Required task 1: In the email exchange on HTTP caching, for which URLs does Opera ignore must-revalidate?

Selected text:
▼
From: Mark Nottingham <mnot@mnot.net>
Date: Thu, 25 Jun 2009 15:50:43 +1000
Cc: "Jamie Lokier" <jamie@shareable.org>, "ietf-http-wg@w3.org" <ietf-http-wg@w3.org>
Message-Id: <661C2876-E069-4F25-8DBD-F39AF5E2A67E@mnot.net>
To: Yngve N. Pettersen (Developer Opera Software ASA) <yngve@opera.com>
Yngve, why does must-revalidate affect user experience so much? All  
that it means is that you can't serve the response once it becomes  
stale. Does Opera ignore server-provided expiry as a matter of course?



On 25/06/2009, at 8:54 AM, Yngve N. Pettersen (Developer Opera  
Software ASA) wrote:

> On Wed, 24 Jun 2009 23:03:48 +0200, Jamie Lokier  
> <jamie@shareable.org> wrote:
>
>> Yngve N. Pettersen (Developer Opera Software ASA) wrote:
>>> Additionally, the default in PHP (at least my copy of v5.0.4)  
>>> seems to be
>>> "Cache-Control: no-store, no-cache, must-revalidate, post-check=0,
>>> pre-check=0", and I seem to recall that the MoinMoin wiki had  
>>> that, too,
>>> at least last year (but in that case I may be misremembering).
>>>
>>> Given the extensive use of no-store in situations where it does  
>>> not seem
>>> necessary, I have started wondering if Opera need to start  
>>> ignoring the
>>> no-store header in non-HTTPS responses, just like we currently  
>>> only accept
>>> must-revalidate (interpreted as re-validate on history navigation)  
>>> only
>>> for HTTPS responses. No decision has been reached yet.
>>
>> Oh.  My.  Goodness.
>>
>> You ignore must-revalidate?
>
> For HTTP-URLs, yes we do ignore it, but not HTTP*S*. When heeded,  
> history navigation, as well as normal load, will trigger a if- 
> modified since load.
>
> And the reason we had to do that was that there was a significant  
> uproar among our users when we first added support for the  
> directive, as it caused a significant slow down when browsing, even  
> on static wikis. The average user won't blame the *site* when their  
> experience is bad, they will blame the browser, even when it is the  
> site causing the bad experience.
▲
Entries:
▼
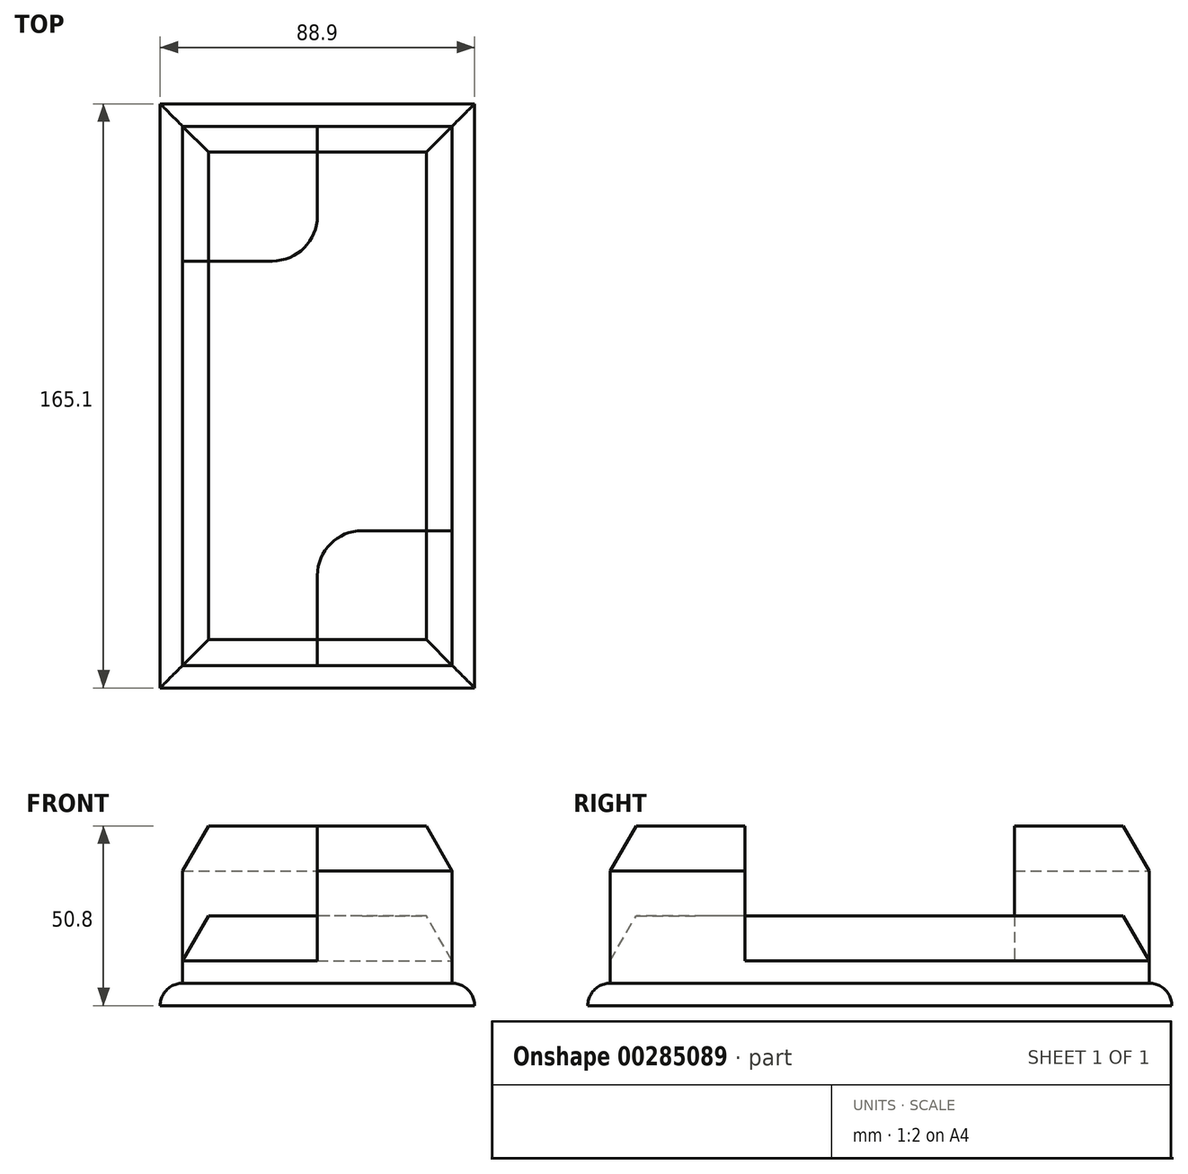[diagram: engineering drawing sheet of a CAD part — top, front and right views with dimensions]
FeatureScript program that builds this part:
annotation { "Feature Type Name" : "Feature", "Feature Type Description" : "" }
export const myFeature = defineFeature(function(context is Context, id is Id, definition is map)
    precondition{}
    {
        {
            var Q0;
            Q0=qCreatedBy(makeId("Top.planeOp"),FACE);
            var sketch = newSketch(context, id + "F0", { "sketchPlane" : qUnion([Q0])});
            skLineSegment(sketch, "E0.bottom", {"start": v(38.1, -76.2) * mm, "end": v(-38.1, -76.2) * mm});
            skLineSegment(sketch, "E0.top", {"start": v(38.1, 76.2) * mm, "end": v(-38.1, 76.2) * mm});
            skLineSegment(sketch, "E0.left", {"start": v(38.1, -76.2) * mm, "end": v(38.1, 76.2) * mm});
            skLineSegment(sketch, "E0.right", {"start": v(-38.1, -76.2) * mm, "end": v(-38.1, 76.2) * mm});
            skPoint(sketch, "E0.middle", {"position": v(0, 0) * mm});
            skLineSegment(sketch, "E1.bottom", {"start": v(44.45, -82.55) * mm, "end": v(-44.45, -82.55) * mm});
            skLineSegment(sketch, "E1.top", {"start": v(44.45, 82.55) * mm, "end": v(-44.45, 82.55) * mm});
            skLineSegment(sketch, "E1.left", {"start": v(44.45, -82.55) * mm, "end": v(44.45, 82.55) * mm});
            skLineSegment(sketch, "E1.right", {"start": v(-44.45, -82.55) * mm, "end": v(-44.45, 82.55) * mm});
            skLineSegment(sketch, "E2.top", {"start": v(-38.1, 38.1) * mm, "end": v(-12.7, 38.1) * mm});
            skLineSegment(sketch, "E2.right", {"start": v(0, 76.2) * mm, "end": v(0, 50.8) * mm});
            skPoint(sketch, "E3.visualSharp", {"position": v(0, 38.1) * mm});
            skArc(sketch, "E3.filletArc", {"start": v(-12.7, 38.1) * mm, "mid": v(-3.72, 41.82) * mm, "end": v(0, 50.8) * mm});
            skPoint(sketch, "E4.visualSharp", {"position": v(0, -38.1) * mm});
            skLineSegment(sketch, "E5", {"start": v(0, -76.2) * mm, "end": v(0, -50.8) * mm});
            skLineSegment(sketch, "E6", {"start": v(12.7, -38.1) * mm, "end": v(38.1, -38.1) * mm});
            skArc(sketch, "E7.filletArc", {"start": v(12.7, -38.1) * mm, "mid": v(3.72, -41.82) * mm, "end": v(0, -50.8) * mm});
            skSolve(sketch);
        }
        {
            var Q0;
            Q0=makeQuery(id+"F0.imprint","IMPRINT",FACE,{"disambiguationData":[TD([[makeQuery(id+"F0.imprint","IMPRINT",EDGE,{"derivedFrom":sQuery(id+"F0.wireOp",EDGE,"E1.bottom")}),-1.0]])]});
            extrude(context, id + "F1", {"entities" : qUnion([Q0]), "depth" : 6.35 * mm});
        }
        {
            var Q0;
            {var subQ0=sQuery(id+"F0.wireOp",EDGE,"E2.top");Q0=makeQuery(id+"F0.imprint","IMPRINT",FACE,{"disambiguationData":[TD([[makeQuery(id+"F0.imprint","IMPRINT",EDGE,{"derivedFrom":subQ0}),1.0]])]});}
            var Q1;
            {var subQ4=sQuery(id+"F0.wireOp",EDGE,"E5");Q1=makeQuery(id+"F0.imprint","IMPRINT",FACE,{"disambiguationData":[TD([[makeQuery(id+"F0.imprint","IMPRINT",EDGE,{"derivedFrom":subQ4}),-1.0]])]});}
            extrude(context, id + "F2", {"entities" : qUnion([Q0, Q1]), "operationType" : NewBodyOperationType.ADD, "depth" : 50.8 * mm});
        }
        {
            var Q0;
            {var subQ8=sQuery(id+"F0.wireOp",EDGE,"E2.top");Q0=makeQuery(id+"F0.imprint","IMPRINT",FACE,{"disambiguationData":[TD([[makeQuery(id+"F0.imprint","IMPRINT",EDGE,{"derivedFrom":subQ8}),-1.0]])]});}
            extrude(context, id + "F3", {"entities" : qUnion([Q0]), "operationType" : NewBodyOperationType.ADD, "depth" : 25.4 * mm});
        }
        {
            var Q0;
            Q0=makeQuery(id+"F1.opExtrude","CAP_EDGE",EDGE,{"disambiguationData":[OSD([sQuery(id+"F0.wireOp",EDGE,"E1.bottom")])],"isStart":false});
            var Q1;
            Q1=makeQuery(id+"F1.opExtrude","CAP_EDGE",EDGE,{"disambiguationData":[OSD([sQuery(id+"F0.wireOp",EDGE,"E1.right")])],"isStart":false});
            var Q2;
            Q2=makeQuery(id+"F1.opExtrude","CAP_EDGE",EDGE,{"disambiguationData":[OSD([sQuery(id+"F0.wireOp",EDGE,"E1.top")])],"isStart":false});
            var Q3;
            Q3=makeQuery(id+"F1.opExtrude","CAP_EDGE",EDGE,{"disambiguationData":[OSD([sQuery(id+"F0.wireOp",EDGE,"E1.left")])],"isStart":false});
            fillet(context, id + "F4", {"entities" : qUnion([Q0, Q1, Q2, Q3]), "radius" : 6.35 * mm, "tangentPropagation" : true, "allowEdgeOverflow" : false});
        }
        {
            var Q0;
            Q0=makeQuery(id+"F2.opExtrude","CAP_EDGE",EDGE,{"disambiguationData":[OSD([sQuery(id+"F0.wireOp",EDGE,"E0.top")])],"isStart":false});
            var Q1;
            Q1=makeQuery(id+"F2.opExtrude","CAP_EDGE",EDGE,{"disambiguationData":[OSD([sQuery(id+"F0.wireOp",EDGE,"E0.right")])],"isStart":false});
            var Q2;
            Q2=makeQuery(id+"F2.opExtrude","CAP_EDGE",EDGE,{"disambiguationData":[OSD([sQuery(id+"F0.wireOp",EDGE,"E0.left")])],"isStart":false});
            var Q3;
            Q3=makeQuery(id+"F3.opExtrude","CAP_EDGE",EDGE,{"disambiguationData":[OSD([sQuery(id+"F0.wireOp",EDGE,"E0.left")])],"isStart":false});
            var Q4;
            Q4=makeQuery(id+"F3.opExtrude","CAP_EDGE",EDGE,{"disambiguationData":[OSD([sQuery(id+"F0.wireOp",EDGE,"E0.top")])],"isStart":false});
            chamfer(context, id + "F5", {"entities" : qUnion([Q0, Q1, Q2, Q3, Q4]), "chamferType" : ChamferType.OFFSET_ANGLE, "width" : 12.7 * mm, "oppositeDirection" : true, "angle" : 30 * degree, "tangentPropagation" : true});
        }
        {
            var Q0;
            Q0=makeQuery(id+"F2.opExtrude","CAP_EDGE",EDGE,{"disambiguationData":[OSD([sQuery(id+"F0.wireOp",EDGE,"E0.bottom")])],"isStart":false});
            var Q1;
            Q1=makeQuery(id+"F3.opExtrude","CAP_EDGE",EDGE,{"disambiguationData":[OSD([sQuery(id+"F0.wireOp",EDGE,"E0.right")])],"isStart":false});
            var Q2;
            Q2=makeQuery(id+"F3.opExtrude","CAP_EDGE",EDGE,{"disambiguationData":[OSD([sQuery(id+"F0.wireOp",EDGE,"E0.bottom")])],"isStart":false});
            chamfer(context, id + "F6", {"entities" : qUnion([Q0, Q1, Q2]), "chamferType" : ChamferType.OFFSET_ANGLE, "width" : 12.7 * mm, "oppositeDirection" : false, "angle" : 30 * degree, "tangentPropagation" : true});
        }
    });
▲
▼
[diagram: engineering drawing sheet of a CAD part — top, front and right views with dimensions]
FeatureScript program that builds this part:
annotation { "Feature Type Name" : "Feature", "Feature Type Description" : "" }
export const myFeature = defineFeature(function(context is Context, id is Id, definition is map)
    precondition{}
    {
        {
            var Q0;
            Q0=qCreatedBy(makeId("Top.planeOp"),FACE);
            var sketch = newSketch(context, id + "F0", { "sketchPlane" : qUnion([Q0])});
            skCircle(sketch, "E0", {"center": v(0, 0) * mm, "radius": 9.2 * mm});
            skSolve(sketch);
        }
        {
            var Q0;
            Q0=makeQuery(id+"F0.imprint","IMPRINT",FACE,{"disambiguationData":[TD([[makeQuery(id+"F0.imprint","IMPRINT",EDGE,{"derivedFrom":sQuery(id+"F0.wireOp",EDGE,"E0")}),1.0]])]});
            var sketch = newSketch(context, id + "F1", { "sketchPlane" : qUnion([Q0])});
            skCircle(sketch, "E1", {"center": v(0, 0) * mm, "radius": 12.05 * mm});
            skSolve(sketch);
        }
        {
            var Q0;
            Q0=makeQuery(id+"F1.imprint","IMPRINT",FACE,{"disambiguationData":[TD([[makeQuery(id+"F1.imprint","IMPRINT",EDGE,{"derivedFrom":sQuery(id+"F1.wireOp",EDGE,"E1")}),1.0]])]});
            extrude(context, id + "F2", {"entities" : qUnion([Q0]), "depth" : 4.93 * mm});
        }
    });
▲
Required task 2: Show each line of the records that contains the string "ChamferType". Case counts.

Correct output 1: For HTTP URLs; it is not ignored for HTTPS.

Correct output 2:
            chamfer(context, id + "F5", {"entities" : qUnion([Q0, Q1, Q2, Q3, Q4]), "chamferType" : ChamferType.OFFSET_ANGLE, "width" : 12.7 * mm, "oppositeDirection" : true, "angle" : 30 * degree, "tangentPropagation" : true});
            chamfer(context, id + "F6", {"entities" : qUnion([Q0, Q1, Q2]), "chamferType" : ChamferType.OFFSET_ANGLE, "width" : 12.7 * mm, "oppositeDirection" : false, "angle" : 30 * degree, "tangentPropagation" : true});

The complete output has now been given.